Foi assim na enchente da Região Serrana do Rio de 2011, quando mais de 900 pessoas morreram, muitas porque viviam há anos em áreas de risco. A obra irregular no 9º andar do Edifício Liberdade, que desabou no Centro do Rio ano passado, matando 17 pessoas, é outro exemplo. Mas há casos mais antigos, como o naufrágio do Bateau Mouche, em 1989. Nessas tragédias foram constatados ausência de fiscalização e descumprimento de procedimentos. Quais as razões para esse quadro, cujo efeito tem sido a reprodução de tragédias e uma cidadania refratária às regras?

Autor do livro “Vícios privados, benefícios públicos”, o professor de Economia do Insper Eduardo Giannetti entende que há características históricas nesse processo, ligadas ao modelo de fundação do Estado brasileiro. Interesses externos – isto é, os da Coroa portuguesa – formularam as bases do nosso Estado. Essa seria uma das razões da contínua desconfiança da sociedade em relação às instituições públicas, e destas, com relação à sociedade.

– O Estado brasileiro precedeu a sociedade. Não foi uma mobilização interna que criou o Estado para atender suas necessidades. O mundo ibérico descobriu esse território e criou uma sociedade para atendê-lo. E um exemplo disso são as capitanias hereditárias. A sociedade aqui foi inventada pela Coroa portuguesa para financiá-la. Nesse modelo, há desconfiança mútua. O agente privado tenta driblar a voracidade arrecadadora do Estado, e o Estado, quando se percebe driblado, aumenta mais o número de normas e instituições. É uma espiral que acaba criando uma zona cinzenta, onde o cidadão e os agentes do Estado ou não cumprem obrigações ou cumprem por acordos, muitas vezes pela corrupção – diz Giannetti.

Mas a não adesão às normas teria outros motivos. Giannetti considera ao menos três. O primeiro seria a fiscalização. Se o cidadão percebe que tem maior probabilidade de ser punido, porque de fato há fiscalização, há chance menor de ele se arriscar. O segundo fator, identificação, consiste no desejo das pessoas de serem bem avaliadas pelo grupo. O último seria o de internalização, e diz respeito à percepção que as pessoas podem ter de que é importante seguir as regras, independentemente de o Estado cobrar ou não.
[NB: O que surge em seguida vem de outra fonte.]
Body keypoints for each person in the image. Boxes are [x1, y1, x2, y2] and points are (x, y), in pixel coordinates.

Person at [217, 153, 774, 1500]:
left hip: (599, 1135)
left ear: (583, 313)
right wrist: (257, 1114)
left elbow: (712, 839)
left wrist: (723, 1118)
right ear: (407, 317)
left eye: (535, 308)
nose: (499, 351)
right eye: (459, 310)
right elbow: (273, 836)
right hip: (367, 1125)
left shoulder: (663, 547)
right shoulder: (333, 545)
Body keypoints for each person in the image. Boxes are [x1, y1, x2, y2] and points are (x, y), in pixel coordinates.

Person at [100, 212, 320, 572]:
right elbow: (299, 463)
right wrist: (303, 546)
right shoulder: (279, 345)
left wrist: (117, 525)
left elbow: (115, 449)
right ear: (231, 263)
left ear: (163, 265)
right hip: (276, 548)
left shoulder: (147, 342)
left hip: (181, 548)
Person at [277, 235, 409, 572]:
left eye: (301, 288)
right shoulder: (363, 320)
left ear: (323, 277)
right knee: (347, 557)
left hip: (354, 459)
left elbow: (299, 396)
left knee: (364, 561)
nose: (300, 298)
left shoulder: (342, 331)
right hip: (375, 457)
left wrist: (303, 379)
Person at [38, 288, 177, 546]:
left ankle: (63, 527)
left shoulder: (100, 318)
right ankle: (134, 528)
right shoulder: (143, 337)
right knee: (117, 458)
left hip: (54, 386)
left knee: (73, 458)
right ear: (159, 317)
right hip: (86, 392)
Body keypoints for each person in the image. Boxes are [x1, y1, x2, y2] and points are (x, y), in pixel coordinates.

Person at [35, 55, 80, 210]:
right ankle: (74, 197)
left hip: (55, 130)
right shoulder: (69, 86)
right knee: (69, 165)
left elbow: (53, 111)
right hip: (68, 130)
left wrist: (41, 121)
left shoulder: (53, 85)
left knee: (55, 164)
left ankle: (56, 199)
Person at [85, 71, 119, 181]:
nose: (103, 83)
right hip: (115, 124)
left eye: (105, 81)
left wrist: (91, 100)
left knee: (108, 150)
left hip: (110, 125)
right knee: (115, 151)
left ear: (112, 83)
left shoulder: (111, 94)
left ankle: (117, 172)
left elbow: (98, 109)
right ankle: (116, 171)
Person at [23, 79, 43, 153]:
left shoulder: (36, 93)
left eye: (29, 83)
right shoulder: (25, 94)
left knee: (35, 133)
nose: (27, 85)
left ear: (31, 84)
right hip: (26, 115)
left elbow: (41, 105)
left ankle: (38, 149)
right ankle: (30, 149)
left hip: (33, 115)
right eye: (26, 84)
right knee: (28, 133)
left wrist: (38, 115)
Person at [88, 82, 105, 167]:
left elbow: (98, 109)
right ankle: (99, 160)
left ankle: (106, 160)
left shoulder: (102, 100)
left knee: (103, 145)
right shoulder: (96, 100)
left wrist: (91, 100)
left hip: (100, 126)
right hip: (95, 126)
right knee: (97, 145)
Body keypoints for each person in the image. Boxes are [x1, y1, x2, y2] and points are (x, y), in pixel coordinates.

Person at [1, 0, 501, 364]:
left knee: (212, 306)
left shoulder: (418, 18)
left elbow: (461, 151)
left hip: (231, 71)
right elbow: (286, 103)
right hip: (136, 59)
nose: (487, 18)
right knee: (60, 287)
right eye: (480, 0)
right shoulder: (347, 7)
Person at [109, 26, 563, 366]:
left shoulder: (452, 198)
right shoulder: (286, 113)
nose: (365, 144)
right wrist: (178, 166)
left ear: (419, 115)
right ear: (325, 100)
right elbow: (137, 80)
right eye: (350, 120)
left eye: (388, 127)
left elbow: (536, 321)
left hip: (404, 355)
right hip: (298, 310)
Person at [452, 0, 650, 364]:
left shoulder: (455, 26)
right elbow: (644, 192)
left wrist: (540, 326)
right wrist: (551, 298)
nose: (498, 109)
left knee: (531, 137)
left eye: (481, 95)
Como alguém que decide respeitar o sinal de trânsito de madrugada:

– Entre esses três fatores, o primeiro é claramente responsabilidade do Estado. Se há baixa probabilidade de uma pessoa ser punida, há mais chances cometer infrações. O segundo (identificação) tem relação com a constituição familiar. São sentimentos morais que levam as pessoas a se sentirem culpadas, caso não sigam determinado comportamento. Já o terceiro fator (internalização) tem a ver com o processo educacional. A internalização das normas depende do processo formal de educação, da escola. O Brasil tem problemas nessas três dimensões.

O antropólogo e professor da PUC-Rio Roberto DaMatta estuda há anos a relação do brasileiro com normas e regras do mundo legal. Ele diz que a tragédia em Santa Maria revela a dificuldade da sociedade brasileira de conviver com a igualdade de todos diante da lei. Como há sentimento geral de que alguns têm mais direitos que outros, as regras não são cumpridas porque se sabe que, caso haja problemas, tudo pode se resolver no “jeitinho”:

– A maneira como lidamos com o mundo formal está no cerne dessa tragédia. Há duas coletividades que não se entendem, que muitas vezes falam línguas diferentes. Uma é a máquina do Estado; a outra, a da sociedade, movida pelas relações pessoais. Ou seja, as leis que regem as casas noturnas, por exemplo, estão escritas, mas não seu uso, que depende das pessoas.

Em 2010, DaMatta publicou o livro “Fé em Deus e pé na tábua”, sobre a prática dos brasileiros de desrespeitar as normas no espaço público, onde todos devem ser considerados iguais. Em vários estudos, ele lembra uma diferença entre o Brasil e os Estados Unidos quando o assunto é o cumprimento das leis. Nos EUA, diz, há menos instituições públicas fazendo a mesma coisa, e o cidadão tem percepção de que vive numa sociedade mais igualitária. Desse modo, todos são mais autônomos e, assim, mais atentos ao que diz a lei.